U.S. President Barack Obama and his Republican challenger, Mitt Romney, are set to debate for a third and final time Monday, this time on foreign affairs.
For months during the long campaign leading to the November 6 election, surveys showed voters giving the Democratic incumbent a strong foreign policy edge over Romney, especially for President Obama's approval of the 2011 raid in Pakistan that killed Osama bin Laden, mastermind of the 2001 terrorist attacks on the United States.
The Republican candidate's foreign affairs expertise has largely been limited to overseas business deals he helped negotiate during his long career as a venture capitalist.
However, newer surveys show that Romney has cut sharply into the president's perceived advantage on foreign affairs. Romney has pointedly criticized the White House's changing explanations about the September 11 raid on the American consulate in Benghazi, Libya that killed four U.S. diplomats.

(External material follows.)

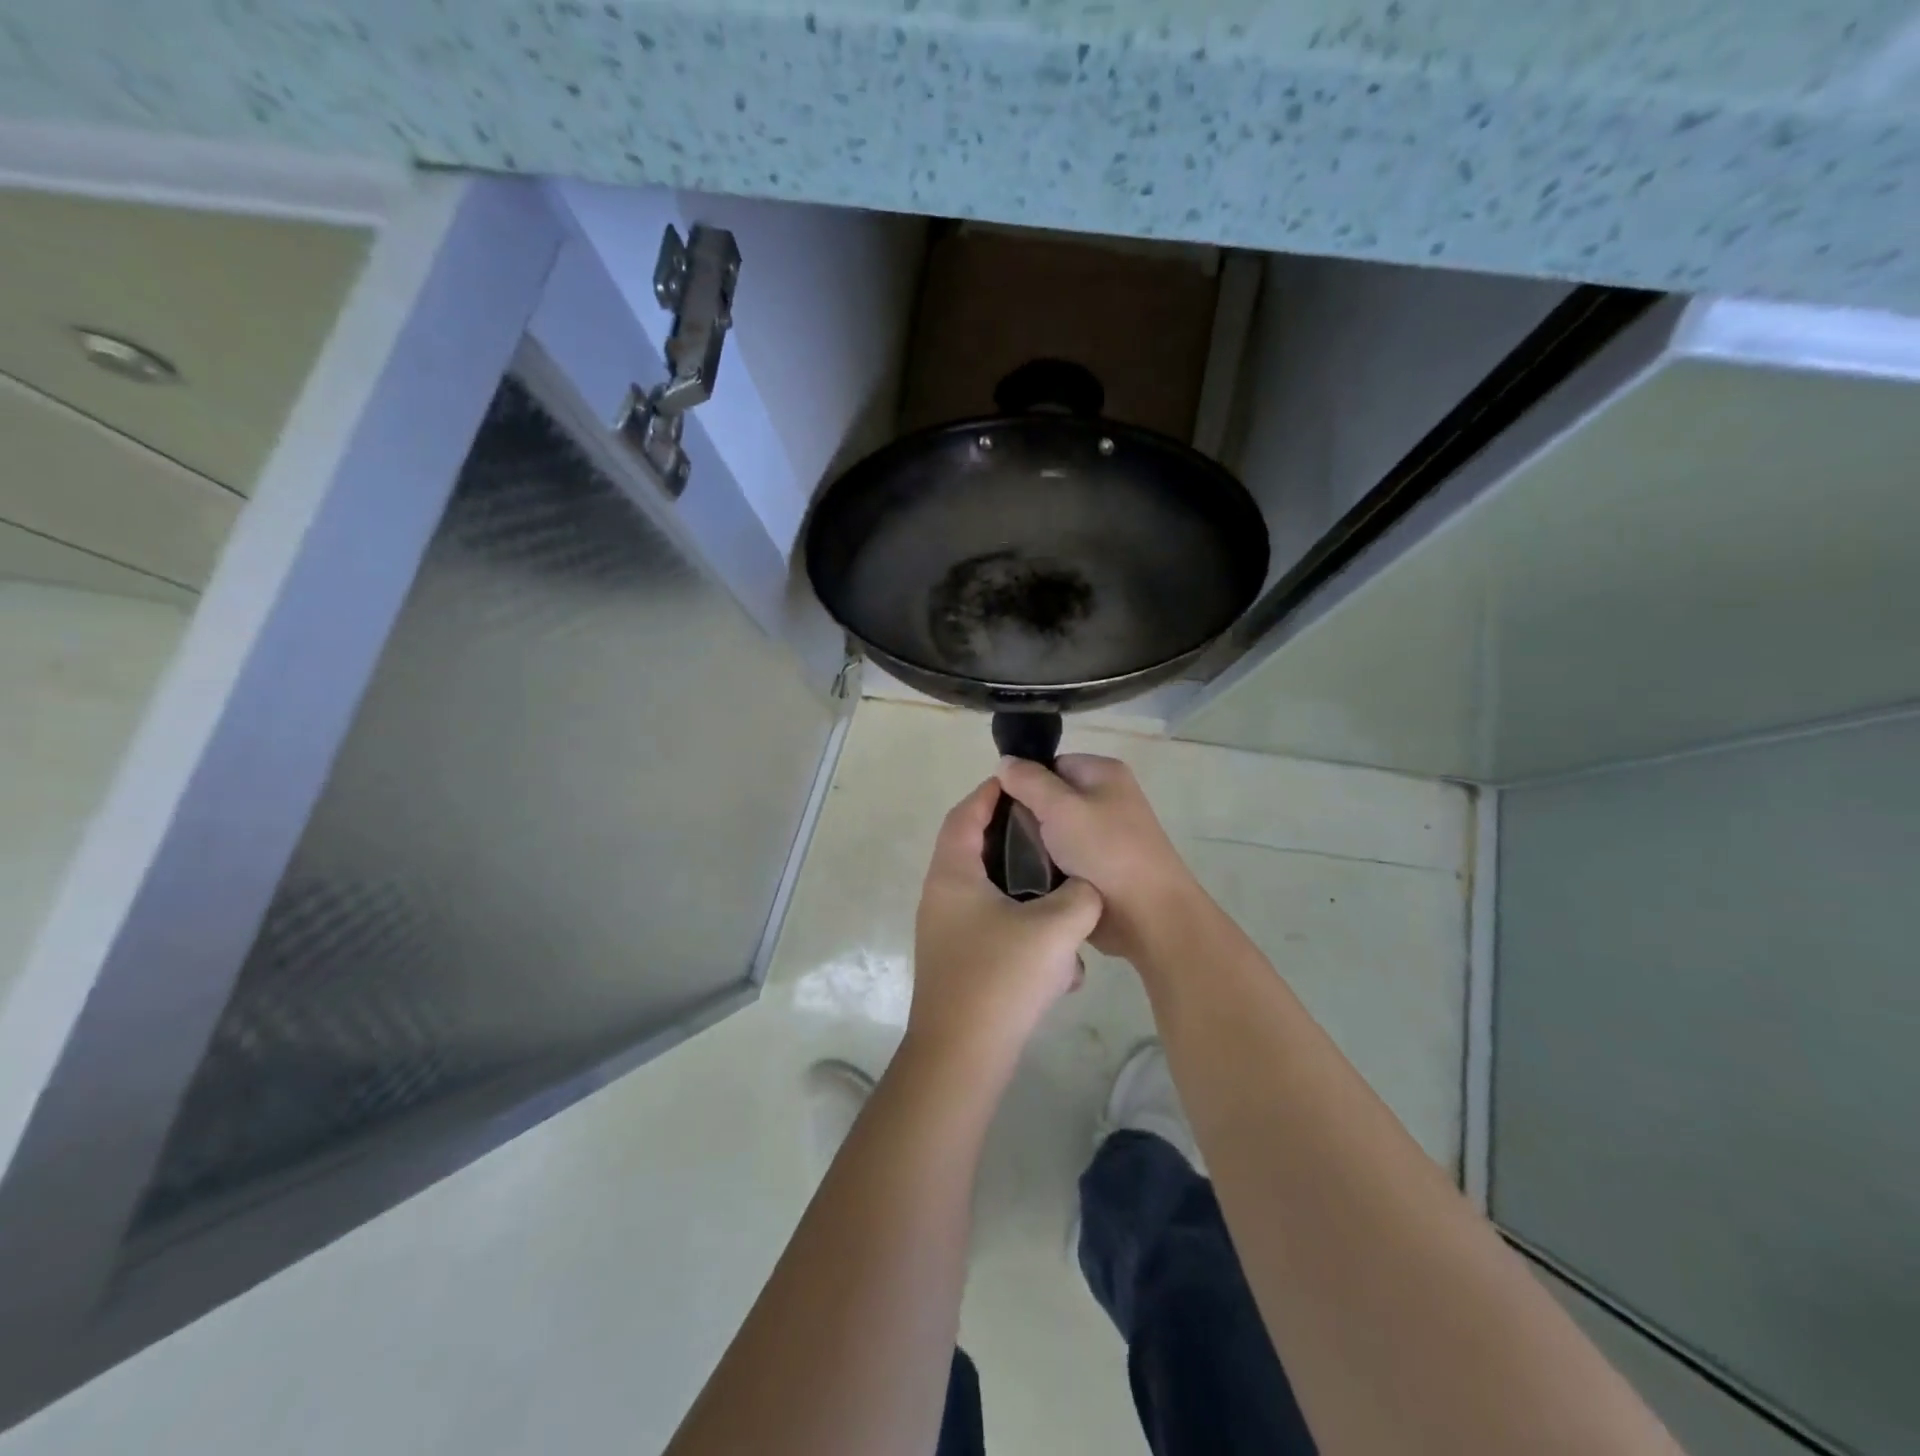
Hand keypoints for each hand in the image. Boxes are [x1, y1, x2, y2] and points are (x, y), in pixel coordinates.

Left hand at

Aside from debating the Benghazi attack, the candidates are likely to discuss a variety of other foreign affairs issues. Among them are the bin Laden raid, China's role in the world economy, Obama's plan to end American military involvement in the war against the Taliban in Afghanistan by late 2014, the deadly conflict in Syria, rising tensions between Israel and Iran over Tehran's nuclear development program, and relations with Russia.
Fifteen days ahead of the election, several surveys show the race virtually tied, with a new NBC News/Wall Street Journal poll finding the race deadlocked at 47 percent each.
Monday's 90-minute debate is being held in the closely contested southern state of Florida and will be moderated by Bob Schieffer of CBS News.